ENTRIES SHOWN >>
◆ ◆ ◆ ◆ ◆

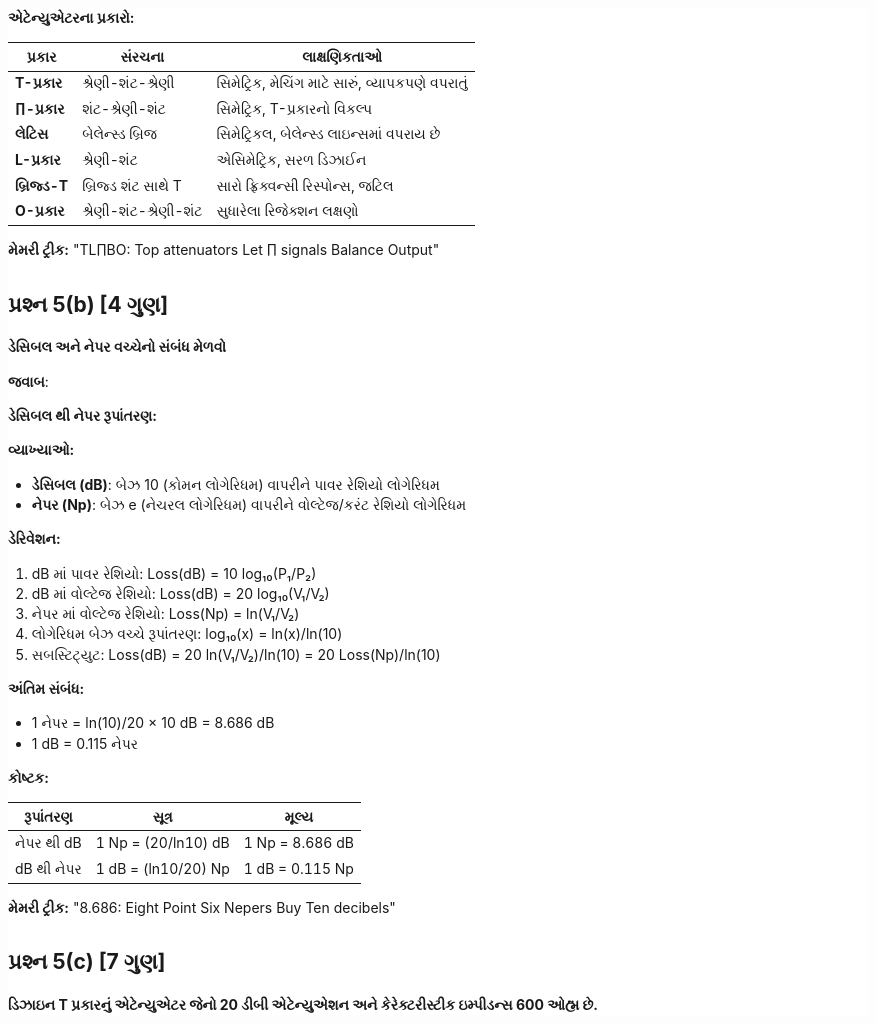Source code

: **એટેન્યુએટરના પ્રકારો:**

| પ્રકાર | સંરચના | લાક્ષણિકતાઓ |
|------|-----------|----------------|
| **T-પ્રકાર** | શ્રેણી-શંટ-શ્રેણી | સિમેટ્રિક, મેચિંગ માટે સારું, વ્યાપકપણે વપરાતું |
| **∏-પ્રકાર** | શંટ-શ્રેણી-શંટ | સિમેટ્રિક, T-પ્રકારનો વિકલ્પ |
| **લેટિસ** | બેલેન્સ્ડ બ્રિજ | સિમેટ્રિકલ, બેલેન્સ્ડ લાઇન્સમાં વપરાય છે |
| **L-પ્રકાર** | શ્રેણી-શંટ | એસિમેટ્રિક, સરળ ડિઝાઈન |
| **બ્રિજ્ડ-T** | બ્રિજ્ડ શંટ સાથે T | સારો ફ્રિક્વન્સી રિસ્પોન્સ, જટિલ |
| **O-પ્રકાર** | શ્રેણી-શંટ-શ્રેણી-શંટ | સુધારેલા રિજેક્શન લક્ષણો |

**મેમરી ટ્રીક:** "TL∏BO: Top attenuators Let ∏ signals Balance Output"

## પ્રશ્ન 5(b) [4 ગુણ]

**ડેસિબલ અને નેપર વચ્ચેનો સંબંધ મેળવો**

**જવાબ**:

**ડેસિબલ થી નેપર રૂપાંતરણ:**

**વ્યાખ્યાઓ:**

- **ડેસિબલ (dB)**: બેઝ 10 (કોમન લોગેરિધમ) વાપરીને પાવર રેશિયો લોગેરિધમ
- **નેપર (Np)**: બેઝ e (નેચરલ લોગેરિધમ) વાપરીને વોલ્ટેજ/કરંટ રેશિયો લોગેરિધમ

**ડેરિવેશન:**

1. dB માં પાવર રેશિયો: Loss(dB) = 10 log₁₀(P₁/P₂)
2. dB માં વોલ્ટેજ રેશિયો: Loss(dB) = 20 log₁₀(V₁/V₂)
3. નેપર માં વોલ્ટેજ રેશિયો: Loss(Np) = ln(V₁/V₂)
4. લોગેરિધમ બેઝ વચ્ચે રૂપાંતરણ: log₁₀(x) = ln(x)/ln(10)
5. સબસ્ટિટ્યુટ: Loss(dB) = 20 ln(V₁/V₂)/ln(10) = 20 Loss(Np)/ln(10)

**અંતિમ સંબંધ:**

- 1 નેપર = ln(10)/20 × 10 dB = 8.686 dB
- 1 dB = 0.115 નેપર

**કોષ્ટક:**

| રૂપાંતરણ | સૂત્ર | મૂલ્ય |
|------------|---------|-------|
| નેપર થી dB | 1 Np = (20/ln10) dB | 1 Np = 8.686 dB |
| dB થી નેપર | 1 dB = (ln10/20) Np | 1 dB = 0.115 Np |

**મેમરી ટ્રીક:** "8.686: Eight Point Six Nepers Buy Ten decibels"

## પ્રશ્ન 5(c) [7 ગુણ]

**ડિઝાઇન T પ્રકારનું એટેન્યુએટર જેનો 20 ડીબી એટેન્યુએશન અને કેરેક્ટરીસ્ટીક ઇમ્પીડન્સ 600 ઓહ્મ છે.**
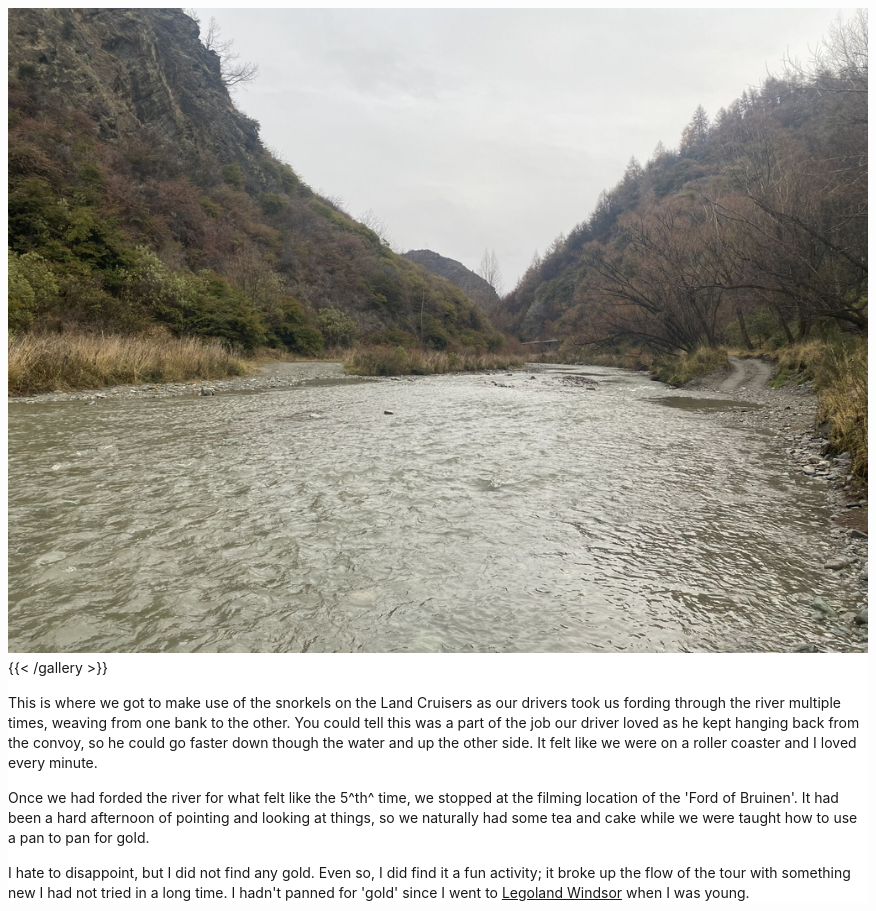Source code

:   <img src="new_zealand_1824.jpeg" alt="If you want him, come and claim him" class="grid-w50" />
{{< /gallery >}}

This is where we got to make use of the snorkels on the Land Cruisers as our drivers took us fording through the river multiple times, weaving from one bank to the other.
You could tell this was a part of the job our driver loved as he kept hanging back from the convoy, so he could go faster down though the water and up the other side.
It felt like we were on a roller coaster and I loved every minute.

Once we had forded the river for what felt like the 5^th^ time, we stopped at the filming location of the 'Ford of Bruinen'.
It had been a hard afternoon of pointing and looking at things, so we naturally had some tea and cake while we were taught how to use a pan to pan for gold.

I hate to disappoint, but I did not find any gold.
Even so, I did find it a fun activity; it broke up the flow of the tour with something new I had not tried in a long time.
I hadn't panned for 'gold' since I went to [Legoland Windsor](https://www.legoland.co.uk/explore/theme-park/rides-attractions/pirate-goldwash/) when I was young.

◆ ◆ ◆ ◆ ◆

WHAT IS BEING ASKED >>
Please revise the items above by putting "Markup" wherever "Source code" appears, and keep every other character the same. Leave the pictures out of your answer.

EXERCISE OUTPUT >>
Markup

: **એટેન્યુએટરના પ્રકારો:**

| પ્રકાર | સંરચના | લાક્ષણિકતાઓ |
|------|-----------|----------------|
| **T-પ્રકાર** | શ્રેણી-શંટ-શ્રેણી | સિમેટ્રિક, મેચિંગ માટે સારું, વ્યાપકપણે વપરાતું |
| **∏-પ્રકાર** | શંટ-શ્રેણી-શંટ | સિમેટ્રિક, T-પ્રકારનો વિકલ્પ |
| **લેટિસ** | બેલેન્સ્ડ બ્રિજ | સિમેટ્રિકલ, બેલેન્સ્ડ લાઇન્સમાં વપરાય છે |
| **L-પ્રકાર** | શ્રેણી-શંટ | એસિમેટ્રિક, સરળ ડિઝાઈન |
| **બ્રિજ્ડ-T** | બ્રિજ્ડ શંટ સાથે T | સારો ફ્રિક્વન્સી રિસ્પોન્સ, જટિલ |
| **O-પ્રકાર** | શ્રેણી-શંટ-શ્રેણી-શંટ | સુધારેલા રિજેક્શન લક્ષણો |

**મેમરી ટ્રીક:** "TL∏BO: Top attenuators Let ∏ signals Balance Output"

## પ્રશ્ન 5(b) [4 ગુણ]

**ડેસિબલ અને નેપર વચ્ચેનો સંબંધ મેળવો**

**જવાબ**:

**ડેસિબલ થી નેપર રૂપાંતરણ:**

**વ્યાખ્યાઓ:**

- **ડેસિબલ (dB)**: બેઝ 10 (કોમન લોગેરિધમ) વાપરીને પાવર રેશિયો લોગેરિધમ
- **નેપર (Np)**: બેઝ e (નેચરલ લોગેરિધમ) વાપરીને વોલ્ટેજ/કરંટ રેશિયો લોગેરિધમ

**ડેરિવેશન:**

1. dB માં પાવર રેશિયો: Loss(dB) = 10 log₁₀(P₁/P₂)
2. dB માં વોલ્ટેજ રેશિયો: Loss(dB) = 20 log₁₀(V₁/V₂)
3. નેપર માં વોલ્ટેજ રેશિયો: Loss(Np) = ln(V₁/V₂)
4. લોગેરિધમ બેઝ વચ્ચે રૂપાંતરણ: log₁₀(x) = ln(x)/ln(10)
5. સબસ્ટિટ્યુટ: Loss(dB) = 20 ln(V₁/V₂)/ln(10) = 20 Loss(Np)/ln(10)

**અંતિમ સંબંધ:**

- 1 નેપર = ln(10)/20 × 10 dB = 8.686 dB
- 1 dB = 0.115 નેપર

**કોષ્ટક:**

| રૂપાંતરણ | સૂત્ર | મૂલ્ય |
|------------|---------|-------|
| નેપર થી dB | 1 Np = (20/ln10) dB | 1 Np = 8.686 dB |
| dB થી નેપર | 1 dB = (ln10/20) Np | 1 dB = 0.115 Np |

**મેમરી ટ્રીક:** "8.686: Eight Point Six Nepers Buy Ten decibels"

## પ્રશ્ન 5(c) [7 ગુણ]

**ડિઝાઇન T પ્રકારનું એટેન્યુએટર જેનો 20 ડીબી એટેન્યુએશન અને કેરેક્ટરીસ્ટીક ઇમ્પીડન્સ 600 ઓહ્મ છે.**
Markup

:   <img src="new_zealand_1824.jpeg" alt="If you want him, come and claim him" class="grid-w50" />
{{< /gallery >}}

This is where we got to make use of the snorkels on the Land Cruisers as our drivers took us fording through the river multiple times, weaving from one bank to the other.
You could tell this was a part of the job our driver loved as he kept hanging back from the convoy, so he could go faster down though the water and up the other side.
It felt like we were on a roller coaster and I loved every minute.

Once we had forded the river for what felt like the 5^th^ time, we stopped at the filming location of the 'Ford of Bruinen'.
It had been a hard afternoon of pointing and looking at things, so we naturally had some tea and cake while we were taught how to use a pan to pan for gold.

I hate to disappoint, but I did not find any gold.
Even so, I did find it a fun activity; it broke up the flow of the tour with something new I had not tried in a long time.
I hadn't panned for 'gold' since I went to [Legoland Windsor](https://www.legoland.co.uk/explore/theme-park/rides-attractions/pirate-goldwash/) when I was young.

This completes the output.